---------- Dataset entries ----------

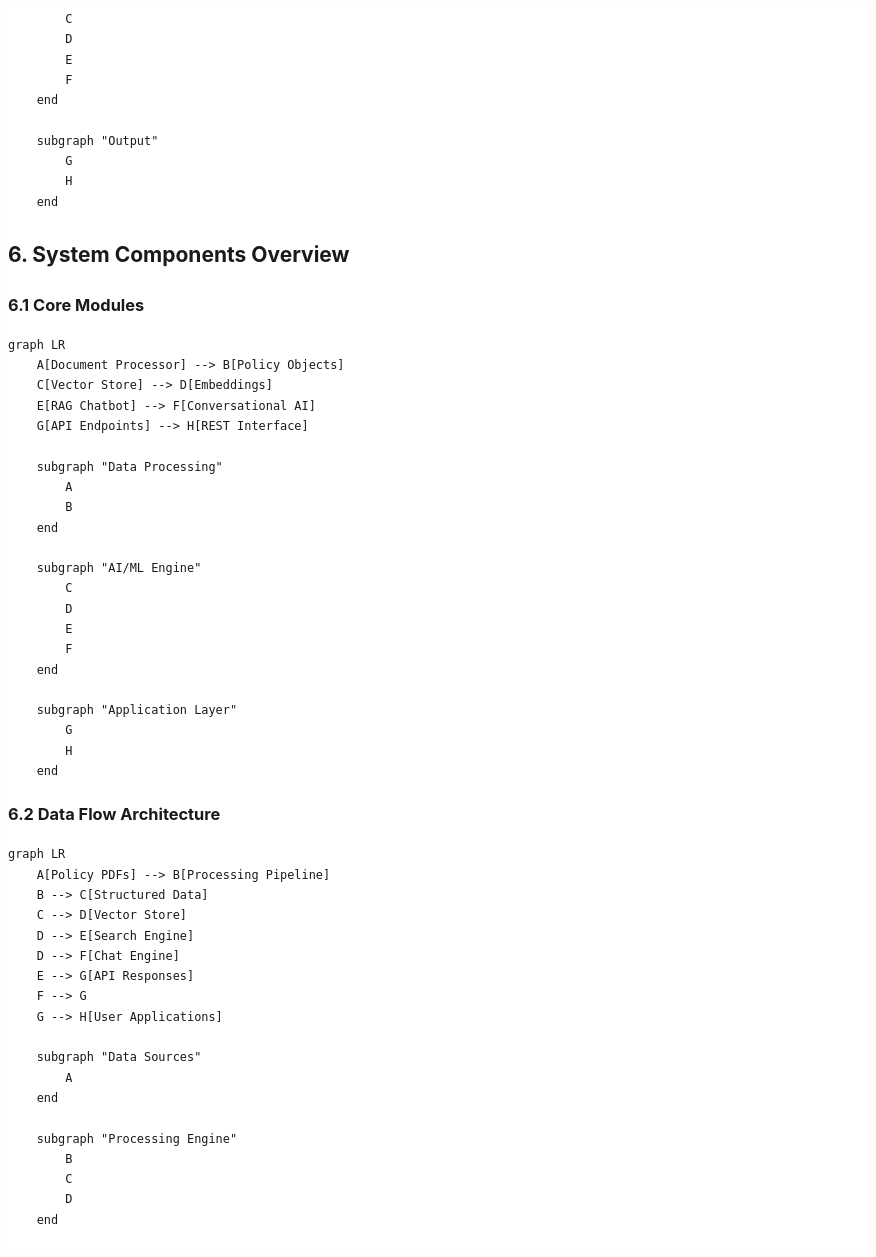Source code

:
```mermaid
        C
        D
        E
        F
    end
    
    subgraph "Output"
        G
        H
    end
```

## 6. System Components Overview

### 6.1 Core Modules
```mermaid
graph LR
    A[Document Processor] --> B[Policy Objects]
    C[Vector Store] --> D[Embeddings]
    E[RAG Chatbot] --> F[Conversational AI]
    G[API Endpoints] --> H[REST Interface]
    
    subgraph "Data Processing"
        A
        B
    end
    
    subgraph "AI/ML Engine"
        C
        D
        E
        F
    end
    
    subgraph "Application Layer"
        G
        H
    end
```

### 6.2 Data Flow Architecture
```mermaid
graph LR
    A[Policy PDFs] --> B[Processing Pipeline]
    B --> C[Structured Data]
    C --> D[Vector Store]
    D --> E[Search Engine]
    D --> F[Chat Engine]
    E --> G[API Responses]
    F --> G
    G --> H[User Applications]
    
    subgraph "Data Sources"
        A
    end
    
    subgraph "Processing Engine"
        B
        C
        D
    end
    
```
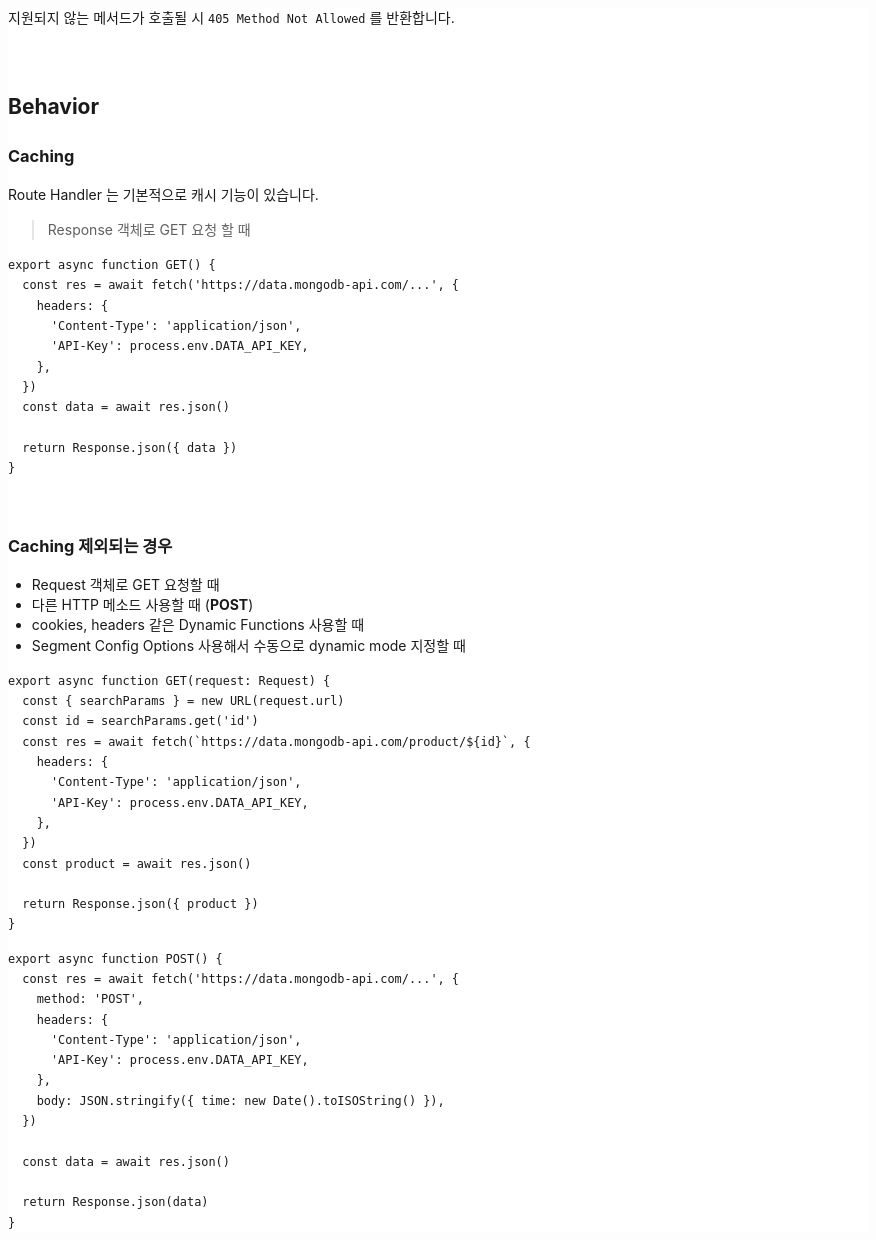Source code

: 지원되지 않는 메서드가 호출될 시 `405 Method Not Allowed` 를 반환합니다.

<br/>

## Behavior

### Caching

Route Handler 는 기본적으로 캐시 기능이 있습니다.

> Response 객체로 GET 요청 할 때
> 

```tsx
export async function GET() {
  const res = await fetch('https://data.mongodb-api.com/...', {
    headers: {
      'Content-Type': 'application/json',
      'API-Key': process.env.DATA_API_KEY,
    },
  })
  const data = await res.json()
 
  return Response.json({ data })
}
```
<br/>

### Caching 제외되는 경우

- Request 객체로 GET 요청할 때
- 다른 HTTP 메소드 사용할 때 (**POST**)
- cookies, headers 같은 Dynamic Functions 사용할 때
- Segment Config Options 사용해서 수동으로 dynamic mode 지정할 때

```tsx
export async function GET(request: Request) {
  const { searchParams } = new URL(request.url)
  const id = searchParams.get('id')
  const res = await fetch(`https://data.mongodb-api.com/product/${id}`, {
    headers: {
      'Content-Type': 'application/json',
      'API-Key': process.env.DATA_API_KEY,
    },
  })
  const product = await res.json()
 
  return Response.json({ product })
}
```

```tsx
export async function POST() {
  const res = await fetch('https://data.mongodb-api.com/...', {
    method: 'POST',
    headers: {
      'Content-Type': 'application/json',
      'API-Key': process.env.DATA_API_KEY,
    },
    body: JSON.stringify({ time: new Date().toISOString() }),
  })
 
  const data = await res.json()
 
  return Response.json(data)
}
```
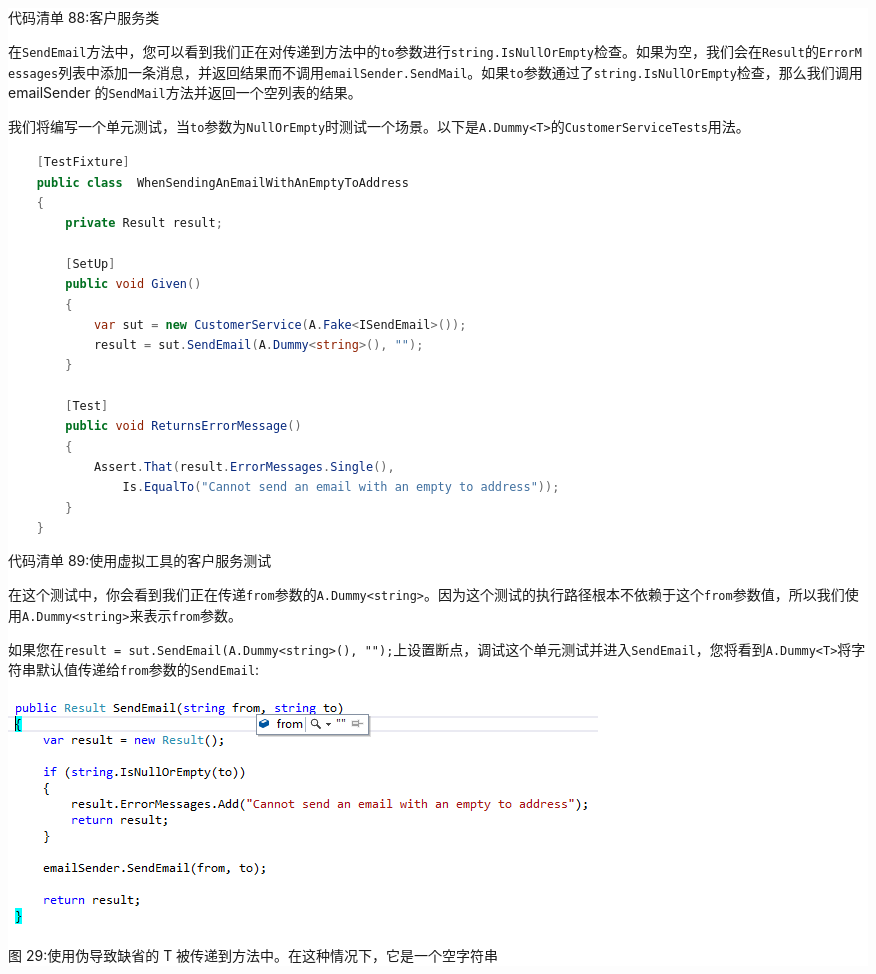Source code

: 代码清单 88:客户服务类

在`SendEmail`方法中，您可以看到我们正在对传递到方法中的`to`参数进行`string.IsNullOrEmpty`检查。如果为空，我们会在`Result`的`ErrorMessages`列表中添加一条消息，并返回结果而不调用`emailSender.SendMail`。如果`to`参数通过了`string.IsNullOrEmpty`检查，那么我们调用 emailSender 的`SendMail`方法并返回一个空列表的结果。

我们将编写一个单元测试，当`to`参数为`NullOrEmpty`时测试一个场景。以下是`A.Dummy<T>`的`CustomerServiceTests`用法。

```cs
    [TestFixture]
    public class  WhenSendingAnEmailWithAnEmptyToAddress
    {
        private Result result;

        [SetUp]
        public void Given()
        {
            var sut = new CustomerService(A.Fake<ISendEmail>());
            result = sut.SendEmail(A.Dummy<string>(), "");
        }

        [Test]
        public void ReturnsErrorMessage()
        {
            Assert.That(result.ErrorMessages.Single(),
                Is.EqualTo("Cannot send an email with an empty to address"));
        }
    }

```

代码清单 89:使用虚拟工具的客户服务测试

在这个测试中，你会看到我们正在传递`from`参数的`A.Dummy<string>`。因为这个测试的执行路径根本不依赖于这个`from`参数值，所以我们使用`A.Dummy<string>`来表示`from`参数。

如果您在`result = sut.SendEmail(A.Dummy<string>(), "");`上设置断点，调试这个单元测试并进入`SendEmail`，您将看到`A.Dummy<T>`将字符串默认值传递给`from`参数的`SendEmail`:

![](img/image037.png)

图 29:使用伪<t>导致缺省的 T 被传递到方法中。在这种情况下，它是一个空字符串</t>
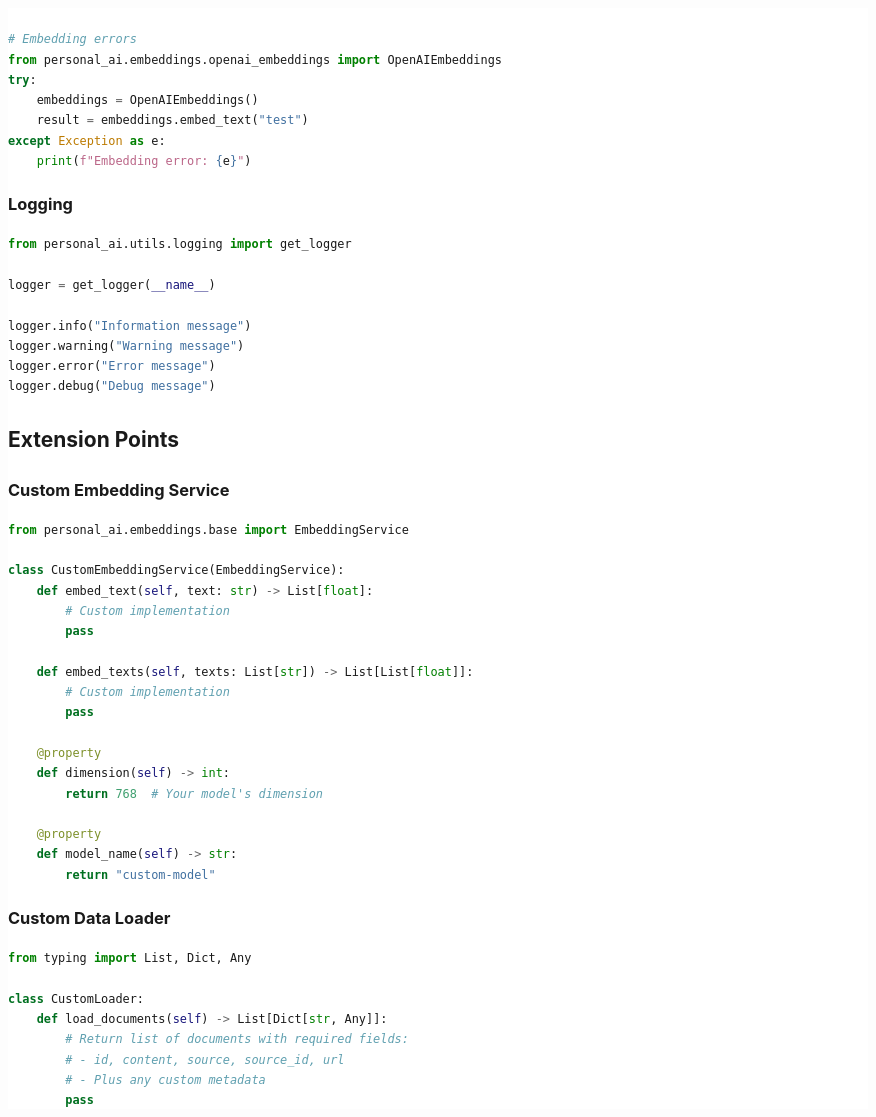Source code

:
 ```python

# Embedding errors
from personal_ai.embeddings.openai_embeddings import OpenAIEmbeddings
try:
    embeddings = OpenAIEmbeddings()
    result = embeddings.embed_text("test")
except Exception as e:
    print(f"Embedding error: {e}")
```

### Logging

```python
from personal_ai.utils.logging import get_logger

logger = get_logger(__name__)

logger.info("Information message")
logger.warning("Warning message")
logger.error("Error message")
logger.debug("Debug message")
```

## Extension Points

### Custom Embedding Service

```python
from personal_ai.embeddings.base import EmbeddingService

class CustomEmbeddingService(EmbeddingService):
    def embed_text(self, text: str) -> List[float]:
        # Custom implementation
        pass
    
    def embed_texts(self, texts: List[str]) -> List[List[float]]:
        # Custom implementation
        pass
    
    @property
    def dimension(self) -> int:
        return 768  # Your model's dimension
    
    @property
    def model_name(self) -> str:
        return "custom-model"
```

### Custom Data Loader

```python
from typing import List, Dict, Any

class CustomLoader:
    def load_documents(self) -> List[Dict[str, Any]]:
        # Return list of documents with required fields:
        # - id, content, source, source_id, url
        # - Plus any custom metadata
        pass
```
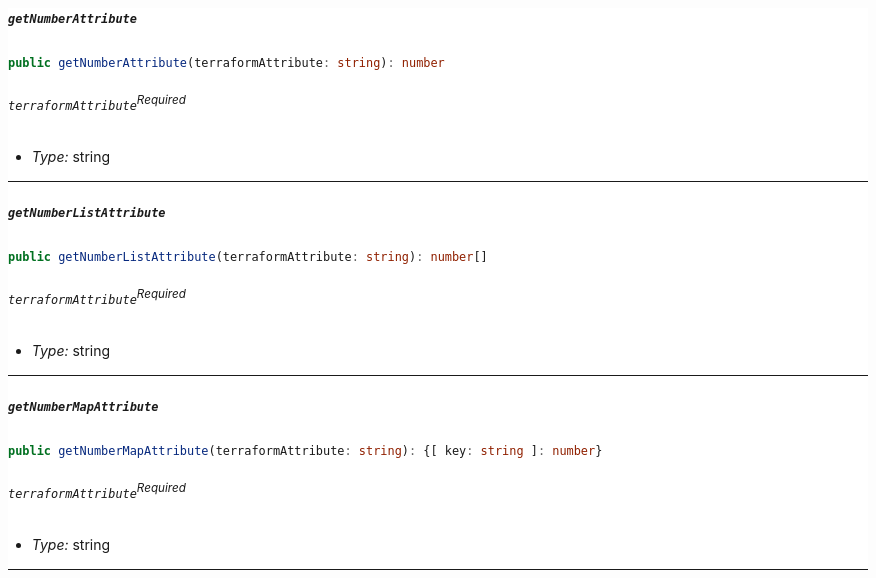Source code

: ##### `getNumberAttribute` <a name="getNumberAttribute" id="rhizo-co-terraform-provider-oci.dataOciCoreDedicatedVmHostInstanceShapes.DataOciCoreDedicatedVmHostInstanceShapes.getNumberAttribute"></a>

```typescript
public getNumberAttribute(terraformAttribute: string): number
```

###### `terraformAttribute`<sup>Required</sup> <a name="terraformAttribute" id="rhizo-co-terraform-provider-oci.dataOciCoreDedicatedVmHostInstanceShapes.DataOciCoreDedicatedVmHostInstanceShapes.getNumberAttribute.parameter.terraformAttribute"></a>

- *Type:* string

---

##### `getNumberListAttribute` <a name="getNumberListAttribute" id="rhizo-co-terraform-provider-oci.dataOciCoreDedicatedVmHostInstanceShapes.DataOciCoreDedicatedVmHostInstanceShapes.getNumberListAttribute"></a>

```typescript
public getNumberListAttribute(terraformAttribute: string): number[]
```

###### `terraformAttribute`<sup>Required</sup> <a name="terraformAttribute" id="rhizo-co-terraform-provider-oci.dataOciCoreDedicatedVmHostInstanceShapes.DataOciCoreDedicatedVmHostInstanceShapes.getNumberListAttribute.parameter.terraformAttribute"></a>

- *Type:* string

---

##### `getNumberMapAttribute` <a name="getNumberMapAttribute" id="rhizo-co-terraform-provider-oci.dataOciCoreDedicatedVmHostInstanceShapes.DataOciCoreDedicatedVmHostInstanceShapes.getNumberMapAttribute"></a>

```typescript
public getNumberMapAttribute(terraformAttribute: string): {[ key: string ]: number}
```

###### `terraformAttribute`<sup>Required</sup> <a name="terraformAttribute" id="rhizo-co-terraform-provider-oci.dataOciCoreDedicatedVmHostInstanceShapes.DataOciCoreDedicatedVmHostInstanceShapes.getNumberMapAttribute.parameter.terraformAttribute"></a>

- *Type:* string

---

----------

→ **Exercise**:
Without the pictures, transcribe the listing exactly as it stands.

→ **Answer space**:
Source code

:
```mermaid
        C
        D
        E
        F
    end
    
    subgraph "Output"
        G
        H
    end
```

## 6. System Components Overview

### 6.1 Core Modules
```mermaid
graph LR
    A[Document Processor] --> B[Policy Objects]
    C[Vector Store] --> D[Embeddings]
    E[RAG Chatbot] --> F[Conversational AI]
    G[API Endpoints] --> H[REST Interface]
    
    subgraph "Data Processing"
        A
        B
    end
    
    subgraph "AI/ML Engine"
        C
        D
        E
        F
    end
    
    subgraph "Application Layer"
        G
        H
    end
```

### 6.2 Data Flow Architecture
```mermaid
graph LR
    A[Policy PDFs] --> B[Processing Pipeline]
    B --> C[Structured Data]
    C --> D[Vector Store]
    D --> E[Search Engine]
    D --> F[Chat Engine]
    E --> G[API Responses]
    F --> G
    G --> H[User Applications]
    
    subgraph "Data Sources"
        A
    end
    
    subgraph "Processing Engine"
        B
        C
        D
    end
    
```
Source code

: 지원되지 않는 메서드가 호출될 시 `405 Method Not Allowed` 를 반환합니다.

<br/>

## Behavior

### Caching

Route Handler 는 기본적으로 캐시 기능이 있습니다.

> Response 객체로 GET 요청 할 때
> 

```tsx
export async function GET() {
  const res = await fetch('https://data.mongodb-api.com/...', {
    headers: {
      'Content-Type': 'application/json',
      'API-Key': process.env.DATA_API_KEY,
    },
  })
  const data = await res.json()
 
  return Response.json({ data })
}
```
<br/>

### Caching 제외되는 경우

- Request 객체로 GET 요청할 때
- 다른 HTTP 메소드 사용할 때 (**POST**)
- cookies, headers 같은 Dynamic Functions 사용할 때
- Segment Config Options 사용해서 수동으로 dynamic mode 지정할 때

```tsx
export async function GET(request: Request) {
  const { searchParams } = new URL(request.url)
  const id = searchParams.get('id')
  const res = await fetch(`https://data.mongodb-api.com/product/${id}`, {
    headers: {
      'Content-Type': 'application/json',
      'API-Key': process.env.DATA_API_KEY,
    },
  })
  const product = await res.json()
 
  return Response.json({ product })
}
```

```tsx
export async function POST() {
  const res = await fetch('https://data.mongodb-api.com/...', {
    method: 'POST',
    headers: {
      'Content-Type': 'application/json',
      'API-Key': process.env.DATA_API_KEY,
    },
    body: JSON.stringify({ time: new Date().toISOString() }),
  })
 
  const data = await res.json()
 
  return Response.json(data)
}
```
Source code

: 代码清单 88:客户服务类

在`SendEmail`方法中，您可以看到我们正在对传递到方法中的`to`参数进行`string.IsNullOrEmpty`检查。如果为空，我们会在`Result`的`ErrorMessages`列表中添加一条消息，并返回结果而不调用`emailSender.SendMail`。如果`to`参数通过了`string.IsNullOrEmpty`检查，那么我们调用 emailSender 的`SendMail`方法并返回一个空列表的结果。

我们将编写一个单元测试，当`to`参数为`NullOrEmpty`时测试一个场景。以下是`A.Dummy<T>`的`CustomerServiceTests`用法。

```cs
    [TestFixture]
    public class  WhenSendingAnEmailWithAnEmptyToAddress
    {
        private Result result;

        [SetUp]
        public void Given()
        {
            var sut = new CustomerService(A.Fake<ISendEmail>());
            result = sut.SendEmail(A.Dummy<string>(), "");
        }

        [Test]
        public void ReturnsErrorMessage()
        {
            Assert.That(result.ErrorMessages.Single(),
                Is.EqualTo("Cannot send an email with an empty to address"));
        }
    }

```

代码清单 89:使用虚拟工具的客户服务测试

在这个测试中，你会看到我们正在传递`from`参数的`A.Dummy<string>`。因为这个测试的执行路径根本不依赖于这个`from`参数值，所以我们使用`A.Dummy<string>`来表示`from`参数。

如果您在`result = sut.SendEmail(A.Dummy<string>(), "");`上设置断点，调试这个单元测试并进入`SendEmail`，您将看到`A.Dummy<T>`将字符串默认值传递给`from`参数的`SendEmail`:

![](img/image037.png)

图 29:使用伪<t>导致缺省的 T 被传递到方法中。在这种情况下，它是一个空字符串</t>
Source code

:
 ```python

# Embedding errors
from personal_ai.embeddings.openai_embeddings import OpenAIEmbeddings
try:
    embeddings = OpenAIEmbeddings()
    result = embeddings.embed_text("test")
except Exception as e:
    print(f"Embedding error: {e}")
```

### Logging

```python
from personal_ai.utils.logging import get_logger

logger = get_logger(__name__)

logger.info("Information message")
logger.warning("Warning message")
logger.error("Error message")
logger.debug("Debug message")
```

## Extension Points

### Custom Embedding Service

```python
from personal_ai.embeddings.base import EmbeddingService

class CustomEmbeddingService(EmbeddingService):
    def embed_text(self, text: str) -> List[float]:
        # Custom implementation
        pass
    
    def embed_texts(self, texts: List[str]) -> List[List[float]]:
        # Custom implementation
        pass
    
    @property
    def dimension(self) -> int:
        return 768  # Your model's dimension
    
    @property
    def model_name(self) -> str:
        return "custom-model"
```

### Custom Data Loader

```python
from typing import List, Dict, Any

class CustomLoader:
    def load_documents(self) -> List[Dict[str, Any]]:
        # Return list of documents with required fields:
        # - id, content, source, source_id, url
        # - Plus any custom metadata
        pass
```
Source code

: ##### `getNumberAttribute` <a name="getNumberAttribute" id="rhizo-co-terraform-provider-oci.dataOciCoreDedicatedVmHostInstanceShapes.DataOciCoreDedicatedVmHostInstanceShapes.getNumberAttribute"></a>

```typescript
public getNumberAttribute(terraformAttribute: string): number
```

###### `terraformAttribute`<sup>Required</sup> <a name="terraformAttribute" id="rhizo-co-terraform-provider-oci.dataOciCoreDedicatedVmHostInstanceShapes.DataOciCoreDedicatedVmHostInstanceShapes.getNumberAttribute.parameter.terraformAttribute"></a>

- *Type:* string

---

##### `getNumberListAttribute` <a name="getNumberListAttribute" id="rhizo-co-terraform-provider-oci.dataOciCoreDedicatedVmHostInstanceShapes.DataOciCoreDedicatedVmHostInstanceShapes.getNumberListAttribute"></a>

```typescript
public getNumberListAttribute(terraformAttribute: string): number[]
```

###### `terraformAttribute`<sup>Required</sup> <a name="terraformAttribute" id="rhizo-co-terraform-provider-oci.dataOciCoreDedicatedVmHostInstanceShapes.DataOciCoreDedicatedVmHostInstanceShapes.getNumberListAttribute.parameter.terraformAttribute"></a>

- *Type:* string

---

##### `getNumberMapAttribute` <a name="getNumberMapAttribute" id="rhizo-co-terraform-provider-oci.dataOciCoreDedicatedVmHostInstanceShapes.DataOciCoreDedicatedVmHostInstanceShapes.getNumberMapAttribute"></a>

```typescript
public getNumberMapAttribute(terraformAttribute: string): {[ key: string ]: number}
```

###### `terraformAttribute`<sup>Required</sup> <a name="terraformAttribute" id="rhizo-co-terraform-provider-oci.dataOciCoreDedicatedVmHostInstanceShapes.DataOciCoreDedicatedVmHostInstanceShapes.getNumberMapAttribute.parameter.terraformAttribute"></a>

- *Type:* string

---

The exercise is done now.